Calmer was brought back into the courtroom by paramedics hours later at around 2:30 p.m. He was still being transported by stretcher. Court proceeded with Calmer remaining flat on the stretcher.

Calmer's attorney told the judge that Calmer was in a lot of pain, though there was not word yet to the public about his diagnosis.

When proceedings continued, Dr. William Taunton with the Medical Center Navicent Health, who observed Calmer during his emergency room visit Thursday, took the stand and testified that Calmer had been taking nerve medication prior to the medical emergency in court, but that it is unlikely that the medication would cause Calmer any cognitive impairment. He also testified that Calmer has some weakness on his left side and that Calmer told him that he has received no recent trauma connected to Thursday's symptoms.

Taunton testified that Calmer's pain was subjective and due to chronic conditions, and that he was adequately medicated and able to understand the court proceedings.

Moans from Calmer could be heard across the courtroom during Taunton's testimony.

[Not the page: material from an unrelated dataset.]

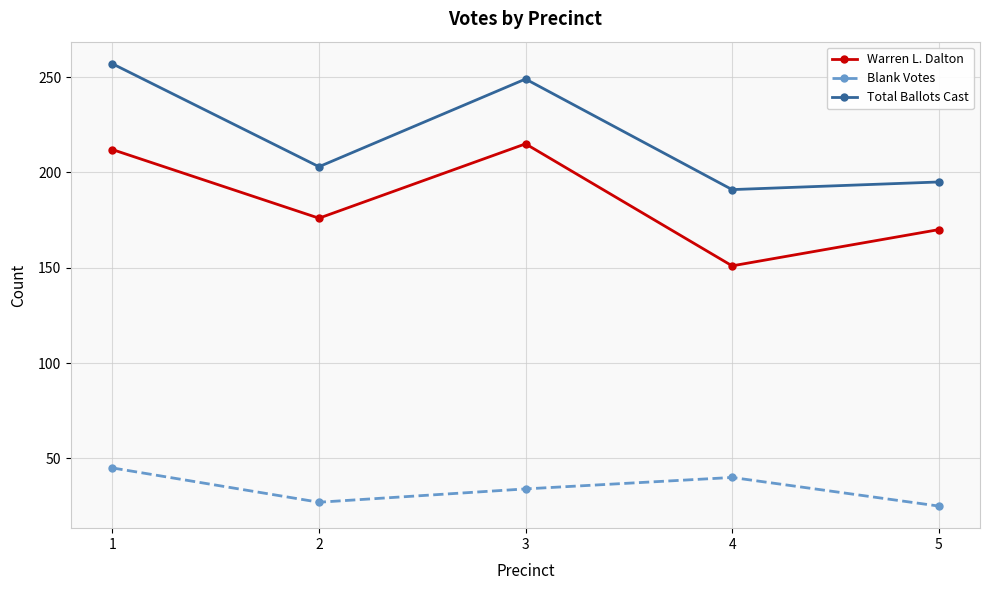

Reading right to left, list all the values displayed in this chart.

Warren L. Dalton: 5=170	4=151	3=215	2=176	1=212
Blank Votes: 5=25	4=40	3=34	2=27	1=45
Total Ballots Cast: 5=195	4=191	3=249	2=203	1=257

Calmer's attorney told he judge that he believed Calmer was not capable of standing trial Thursday, though the judge explained that they would continue with the proceedings because there were two witnesses that came from out of state that needed to be heard that day.

Before court could adjourn, Calmer was taken from the courtroom on a stretcher but returned a short while later.

At one point, Calmer said he was being tortured, and called the judge a torturer for making him remain in the courtroom for the proceedings.

Judge Wilson wrapped up the session at around 5:10 p.m. Thursday. He said the court hearing will resume Friday at 9 a.m.